Amara berbalik dengan cepat meninggalkan tempat itu. Ia tak menyangka akan mendapati kejutan seperti ini hanya beberapa hari menjelang pernikahannya.
*
Amara memarkir sepeda motornya sembarangan di halaman rumahnya. Di teras, ibunya tampak sedang menghadapi tumpukan undangan yang akan dibagikan bersama pegawainya.
“Ibu, berapa undangan yang sudah tersebar?”
“Sudah separoh. Ini tinggal yang agak jauh. Ibu masih cek lagi alamatnya.”
“Gak usah disebar. Yang sudah keluar jika masih bisa ditahan, tolong tahan dulu,” ucap Amara tegas. Tak ada air mata menetes di pipinya. Wajahnya tampak begitu keras.
“Nduk, ada apa?”
“Gak akan ada pernikahan antara Amara dengan Darrel.”
“Apa?” perempuan baya itu menjatuhkan beberapa undangan yang tengah dipegangnya. “Ara, jangan bercanda,” dia mengejar anak gadisnya ke dalam.
“Ibu tahu Ara tidak pernah bercanda dengan hidup Ara kan? Ara tidak mau menikah dengan laki-laki yang sudah tidur dengan perempuan lain.”
“Tapi ini tinggal hitungan hari, Ara.”
“Justru itu kita masih punya kesempatan membatalkan semuanya. Apa yang Ibu khawatirkan?”

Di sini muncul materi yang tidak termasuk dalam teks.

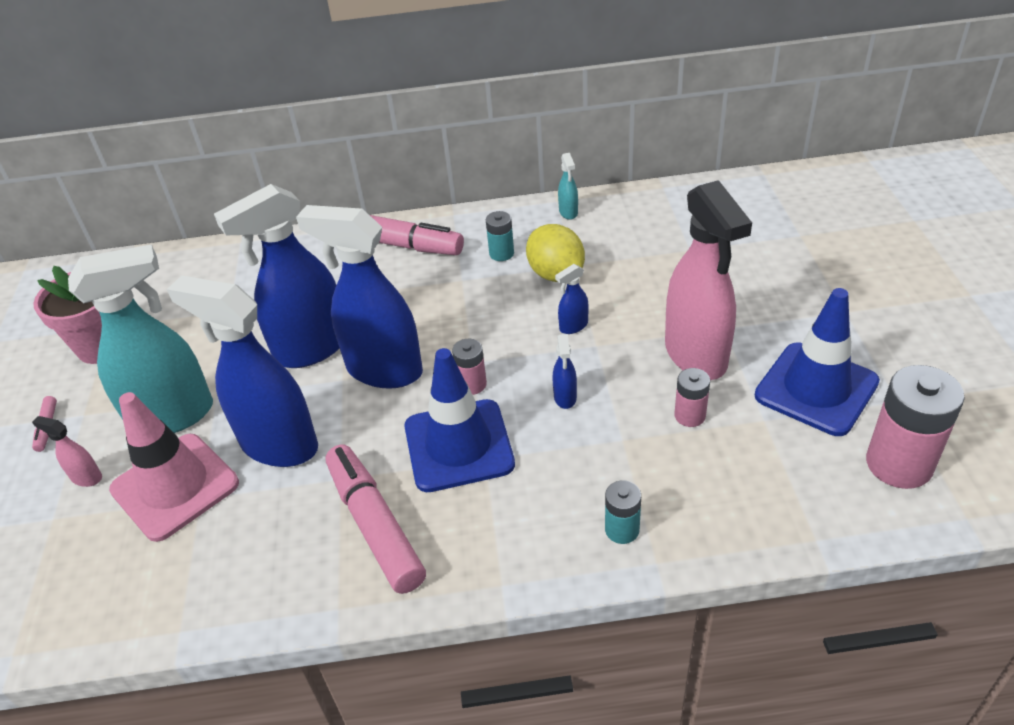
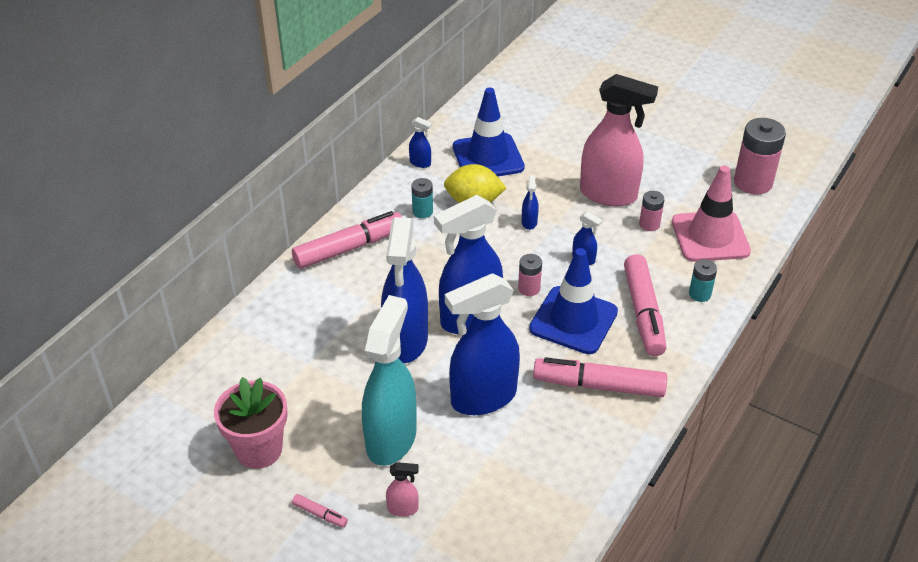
camera: 55 degrees left, 0 degrees up
pink spray bottle [32,416,102,487] -> pink spray bottle turned 150 degrees counterclockwise [386,462,419,517]
pink traffic cone [109,392,239,542] -> pink traffic cone moved to [672,166,751,262]
turquoise spray bottle [558,153,578,220] -> blue spray bottle [409,117,432,168]
blue traffic cone [755,288,880,436] -> blue traffic cone moved to [453,88,525,176]
none -> pink marker [624,254,667,356]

“Amara, kamu salah paham, Sayang,” Darrel muncul dengan wajah tanpa dosanya membuat Amara semakin jijik melihatnya.
“Salah paham apa? Sekarang panggil orang tuamu kemari. Kita selesaikan hari ini juga. Aku mau semua dibatalkan. Aku tidak sudi menikah dengan laki-laki bekas perempuan lain,” ucap Amara tegas, meninggalkan Darrel yang terpaku di ruang tamu.
Darrel mengumpat dalam hati. Bisa mati dia jika orang tuanya sampai tahu ia berselingkuh. Dengan apa mereka akan membayar semua hutang-hutang yang menumpuk. Sial.
“Darrel, apa yang terjadi sebetulnya?”
“Amara hanya salah paham, Tante.”
“Salah paham bagaimana? Amara bukan orang yang suka menuduh tanpa bukti.”
Darrel kebingungan. Apa yang harus ia lakukan? Jika sampai Amara membatalkan semuanya, bagaimana keluarganya membayar semua hutang-hutang itu pada keluarga Amara? Tidak. Ini tidak boleh dibiarkan gagal.